Deferential Sycophants
Jennings posits a sure recipe for disaster: giving an experienced, lauded CEO a deferential team of young, inexperienced managers. She recommends treating all CEOs as replaceable. Boards of directors, the author further maintains, should constantly question an iconic CEO. How often does corruption really spring from this situation? From Enron to Theranos, tales abound of charismatic CEOs and credulous boards.
Hard truth concealed over time, like a pregnancy, only becomes more obvious.Marianne M. Jennings
To strengthen a weak board, Jennings recommends empowering directors to gather information anonymously from employees, thus bypassing the “filter” of management communication. She offers the seemingly simpler solution of board members walking around the organization and observing the atmosphere and employee practices. Of course, any nefarious CEO would have mechanisms in place to make sure this never happens.
Conflicts of Interest
During the rise and fall of the US dot-com industry, a “culture of conflicts” enveloped failing technology companies. Jennings names Arthur Andersen and other accounting firms that struggled with conflicts between auditors and consultants who were serving the same dot-com clients.
To dispel a culture of conflicts, Jennings prescribes the commonsense practice of prohibiting employees from ever taking payments from customers, vendors and suppliers.
Overconfidence
Overconfidence, Jennings warns, undermines leadership and leads to ethical lapses. She points out that the MBA curricula of the 1980s and 1990s taught that the best way to increase shareholder value was by “managing earnings,” not worrying about costs, product quality or other aspects of day-to-day operations. She regards this as a major factor in why today’s CEO push limits and strain ethical boundaries.

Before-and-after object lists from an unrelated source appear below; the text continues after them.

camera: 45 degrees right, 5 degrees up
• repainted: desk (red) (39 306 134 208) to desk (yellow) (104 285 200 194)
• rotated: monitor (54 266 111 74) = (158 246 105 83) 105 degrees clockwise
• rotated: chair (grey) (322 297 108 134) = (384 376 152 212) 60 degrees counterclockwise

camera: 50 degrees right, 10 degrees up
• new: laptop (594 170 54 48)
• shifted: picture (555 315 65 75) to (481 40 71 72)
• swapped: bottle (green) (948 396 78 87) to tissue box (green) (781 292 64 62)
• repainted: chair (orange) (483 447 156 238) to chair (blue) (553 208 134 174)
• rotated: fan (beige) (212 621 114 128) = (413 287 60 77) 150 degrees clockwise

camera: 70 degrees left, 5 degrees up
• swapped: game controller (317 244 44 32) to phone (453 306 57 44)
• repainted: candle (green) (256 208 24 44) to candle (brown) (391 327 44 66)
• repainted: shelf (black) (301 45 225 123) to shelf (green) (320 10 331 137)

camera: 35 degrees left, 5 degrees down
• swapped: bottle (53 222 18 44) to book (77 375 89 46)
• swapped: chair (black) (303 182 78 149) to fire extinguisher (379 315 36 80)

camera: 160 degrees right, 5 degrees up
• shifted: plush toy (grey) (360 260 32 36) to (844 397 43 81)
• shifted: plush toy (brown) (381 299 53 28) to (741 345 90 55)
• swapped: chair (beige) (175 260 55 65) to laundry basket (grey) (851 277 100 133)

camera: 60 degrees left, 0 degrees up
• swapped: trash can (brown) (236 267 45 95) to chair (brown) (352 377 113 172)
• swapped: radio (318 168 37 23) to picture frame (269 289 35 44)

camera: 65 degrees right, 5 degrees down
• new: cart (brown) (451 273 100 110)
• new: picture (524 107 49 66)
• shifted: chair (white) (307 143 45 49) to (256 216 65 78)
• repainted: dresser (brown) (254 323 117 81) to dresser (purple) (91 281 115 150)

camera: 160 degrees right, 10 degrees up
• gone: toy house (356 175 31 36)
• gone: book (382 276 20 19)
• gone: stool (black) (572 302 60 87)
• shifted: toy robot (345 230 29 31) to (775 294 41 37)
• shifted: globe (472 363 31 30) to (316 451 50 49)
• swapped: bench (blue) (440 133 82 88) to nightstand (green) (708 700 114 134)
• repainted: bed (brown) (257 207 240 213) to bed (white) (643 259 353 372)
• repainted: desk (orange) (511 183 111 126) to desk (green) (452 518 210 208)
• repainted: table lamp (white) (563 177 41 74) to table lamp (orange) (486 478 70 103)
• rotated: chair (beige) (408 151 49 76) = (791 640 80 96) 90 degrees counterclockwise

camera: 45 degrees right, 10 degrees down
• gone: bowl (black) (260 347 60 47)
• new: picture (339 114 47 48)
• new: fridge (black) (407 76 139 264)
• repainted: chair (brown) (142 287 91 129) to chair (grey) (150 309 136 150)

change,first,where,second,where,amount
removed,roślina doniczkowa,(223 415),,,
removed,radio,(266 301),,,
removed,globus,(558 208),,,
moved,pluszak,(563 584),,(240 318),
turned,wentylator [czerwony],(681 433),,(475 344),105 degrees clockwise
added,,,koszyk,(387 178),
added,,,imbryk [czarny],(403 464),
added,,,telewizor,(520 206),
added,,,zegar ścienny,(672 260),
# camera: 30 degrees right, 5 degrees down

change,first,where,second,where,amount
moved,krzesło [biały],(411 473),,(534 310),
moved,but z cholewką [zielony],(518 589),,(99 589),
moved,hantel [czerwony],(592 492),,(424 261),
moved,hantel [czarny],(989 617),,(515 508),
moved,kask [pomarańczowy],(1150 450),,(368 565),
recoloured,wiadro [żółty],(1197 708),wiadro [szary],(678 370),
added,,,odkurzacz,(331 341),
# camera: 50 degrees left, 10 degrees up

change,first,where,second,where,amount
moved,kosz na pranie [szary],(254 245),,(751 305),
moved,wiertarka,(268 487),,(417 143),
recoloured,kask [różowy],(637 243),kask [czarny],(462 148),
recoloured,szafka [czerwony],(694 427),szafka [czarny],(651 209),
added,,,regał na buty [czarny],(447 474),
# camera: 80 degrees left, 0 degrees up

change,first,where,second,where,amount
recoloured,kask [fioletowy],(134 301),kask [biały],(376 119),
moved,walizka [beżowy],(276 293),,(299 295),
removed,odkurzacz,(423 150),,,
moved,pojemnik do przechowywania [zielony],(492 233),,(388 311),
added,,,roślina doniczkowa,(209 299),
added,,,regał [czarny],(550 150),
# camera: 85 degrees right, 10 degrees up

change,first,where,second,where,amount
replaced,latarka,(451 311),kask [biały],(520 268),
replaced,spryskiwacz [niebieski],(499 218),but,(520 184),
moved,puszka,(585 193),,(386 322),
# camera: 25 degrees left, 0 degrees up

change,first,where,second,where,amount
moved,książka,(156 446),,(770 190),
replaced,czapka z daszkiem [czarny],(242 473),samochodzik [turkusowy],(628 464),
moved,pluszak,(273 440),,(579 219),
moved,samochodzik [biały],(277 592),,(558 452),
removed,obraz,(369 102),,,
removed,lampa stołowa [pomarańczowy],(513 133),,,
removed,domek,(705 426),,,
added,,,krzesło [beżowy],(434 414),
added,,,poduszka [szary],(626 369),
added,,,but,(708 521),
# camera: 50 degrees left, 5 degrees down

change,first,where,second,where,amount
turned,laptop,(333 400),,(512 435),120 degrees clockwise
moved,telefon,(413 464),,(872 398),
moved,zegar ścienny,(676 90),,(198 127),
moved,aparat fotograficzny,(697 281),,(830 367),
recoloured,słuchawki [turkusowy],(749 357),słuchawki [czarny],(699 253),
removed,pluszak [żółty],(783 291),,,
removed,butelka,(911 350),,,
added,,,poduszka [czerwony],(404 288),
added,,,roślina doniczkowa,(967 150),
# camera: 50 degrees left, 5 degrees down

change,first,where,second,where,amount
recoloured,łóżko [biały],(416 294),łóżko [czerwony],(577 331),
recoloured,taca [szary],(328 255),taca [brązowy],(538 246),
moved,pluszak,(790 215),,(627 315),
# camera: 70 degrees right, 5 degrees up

Fraud is hardly fraud if you have convinced yourself that the rules of fraud don’t apply to you.Marianne M. Jennings
Companies, Jennings proposes – aligning here with Milton Friedman – should respond to a social issue or community need only if the action aligns with their corporate goals. She offers positive and negative examples. L.L.Bean properly investigated its supplier network to identify and cull “sweat shop” operators who violated their contractual agreements. Conversely, the author points, revelations of sweatshop operators in Nike’s supplier network embarrassed the brand.
Virtue
Jennings states an obvious but useful fact when she writes that the practice of posting and following “virtue standards” can simplify ethical issues by reducing reliance on detailed rules. Companies without virtue standards “see business as a zer0-sum game,” a wrong and risky perception, in the author’s view.
Grad School Insights
Though Jennings writes well and clearly, her perceptions and solutions seem perhaps more academic than boardroom bound. Some suggestions sound worthwhile on paper, but seem less likely to occur in the real world. Perhaps her advice is most targeted to prepare MBA students to encounter these problems in the real world with all its ongoing, added layer of moral complexity. That said, Jennings delivers her points quickly and concisely, and the business world would no doubt be a far better place if every CEO read and applied her advice. Students of ethics and of business ethics history, entrepreneurs considering starting a business, and those who are running start-ups will gain from Jennings’s basic ethics lessons. The moral high ground starts here.